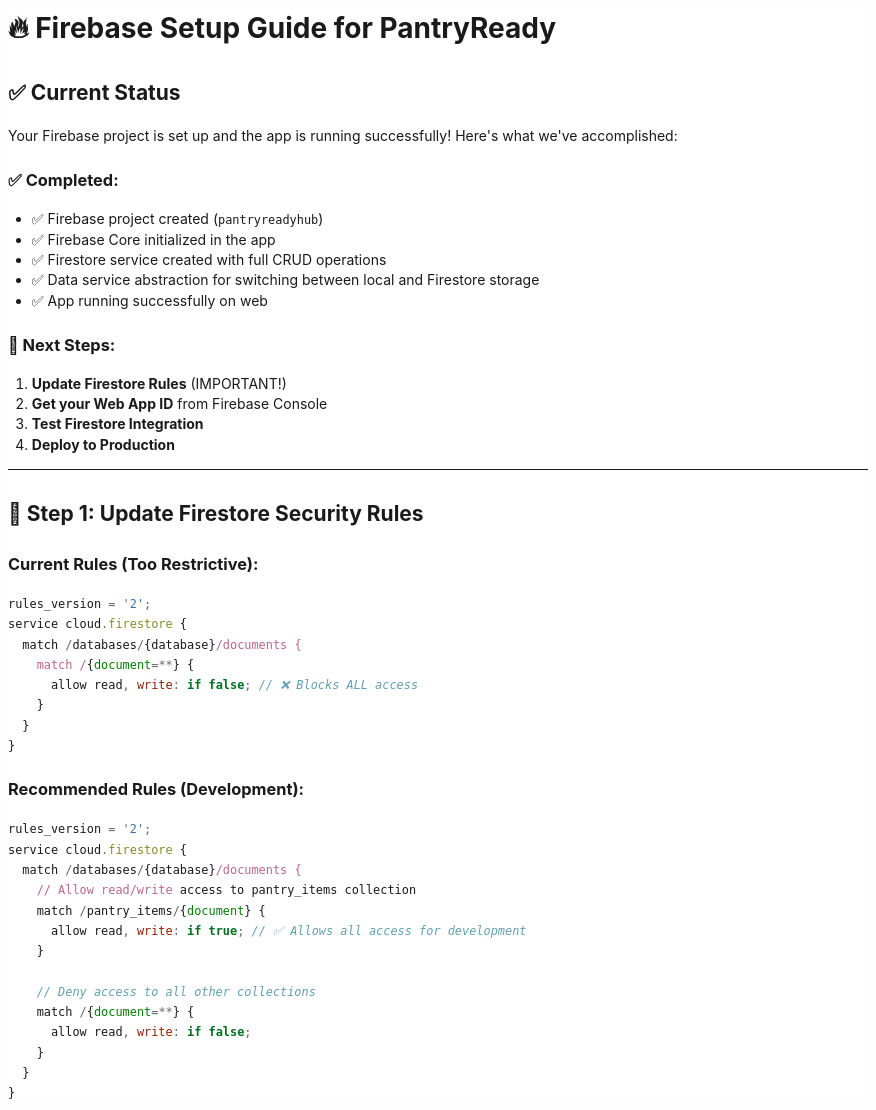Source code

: # 🔥 Firebase Setup Guide for PantryReady

## ✅ Current Status

Your Firebase project is set up and the app is running successfully! Here's what we've accomplished:

### **✅ Completed:**
- ✅ Firebase project created (`pantryreadyhub`)
- ✅ Firebase Core initialized in the app
- ✅ Firestore service created with full CRUD operations
- ✅ Data service abstraction for switching between local and Firestore storage
- ✅ App running successfully on web

### **🔧 Next Steps:**
1. **Update Firestore Rules** (IMPORTANT!)
2. **Get your Web App ID** from Firebase Console
3. **Test Firestore Integration**
4. **Deploy to Production**

---

## 🔐 **Step 1: Update Firestore Security Rules**

### **Current Rules (Too Restrictive):**
```javascript
rules_version = '2';
service cloud.firestore {
  match /databases/{database}/documents {
    match /{document=**} {
      allow read, write: if false; // ❌ Blocks ALL access
    }
  }
}
```

### **Recommended Rules (Development):**
```javascript
rules_version = '2';
service cloud.firestore {
  match /databases/{database}/documents {
    // Allow read/write access to pantry_items collection
    match /pantry_items/{document} {
      allow read, write: if true; // ✅ Allows all access for development
    }
    
    // Deny access to all other collections
    match /{document=**} {
      allow read, write: if false;
    }
  }
}
```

### Problem statement
In the listing above, find the line with "- ✅ Firebase project" and the line with "1. **Update Firestore Rules** (IMPORTANT!)"; set down exactly those two lines and every line between them, nothing more.

### Output
- ✅ Firebase project created (`pantryreadyhub`)
- ✅ Firebase Core initialized in the app
- ✅ Firestore service created with full CRUD operations
- ✅ Data service abstraction for switching between local and Firestore storage
- ✅ App running successfully on web

### **🔧 Next Steps:**
1. **Update Firestore Rules** (IMPORTANT!)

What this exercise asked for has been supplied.